### [WHAT YOU ARE ASKED TO DO]
Every line that contains "potted" must be located and copied from the data.
BEGIN DATA SHOWN
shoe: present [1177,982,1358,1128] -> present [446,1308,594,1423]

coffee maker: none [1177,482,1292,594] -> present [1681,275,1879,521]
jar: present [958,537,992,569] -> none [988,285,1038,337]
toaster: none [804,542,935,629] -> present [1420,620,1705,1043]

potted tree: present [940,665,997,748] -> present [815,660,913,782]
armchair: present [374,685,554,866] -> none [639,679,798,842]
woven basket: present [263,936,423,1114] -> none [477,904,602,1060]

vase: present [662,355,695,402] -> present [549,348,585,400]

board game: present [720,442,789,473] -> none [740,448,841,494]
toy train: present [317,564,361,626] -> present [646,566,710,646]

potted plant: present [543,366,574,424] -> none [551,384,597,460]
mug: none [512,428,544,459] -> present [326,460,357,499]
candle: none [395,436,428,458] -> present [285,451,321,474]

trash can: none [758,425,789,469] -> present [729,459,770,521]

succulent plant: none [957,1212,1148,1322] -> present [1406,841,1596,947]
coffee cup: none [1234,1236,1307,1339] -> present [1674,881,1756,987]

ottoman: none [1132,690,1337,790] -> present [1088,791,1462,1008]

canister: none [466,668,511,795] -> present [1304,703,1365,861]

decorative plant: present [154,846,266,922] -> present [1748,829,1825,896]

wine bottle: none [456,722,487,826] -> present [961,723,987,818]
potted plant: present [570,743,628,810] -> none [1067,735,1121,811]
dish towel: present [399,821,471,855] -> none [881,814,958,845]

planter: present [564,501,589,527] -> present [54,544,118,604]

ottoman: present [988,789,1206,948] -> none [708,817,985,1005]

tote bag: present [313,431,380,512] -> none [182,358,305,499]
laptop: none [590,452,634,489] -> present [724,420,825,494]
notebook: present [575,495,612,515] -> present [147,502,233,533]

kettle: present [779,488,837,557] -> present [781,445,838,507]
END DATA SHOWN
### [EXERCISE OUTPUT]
potted tree: present [940,665,997,748] -> present [815,660,913,782]
potted plant: present [543,366,574,424] -> none [551,384,597,460]
potted plant: present [570,743,628,810] -> none [1067,735,1121,811]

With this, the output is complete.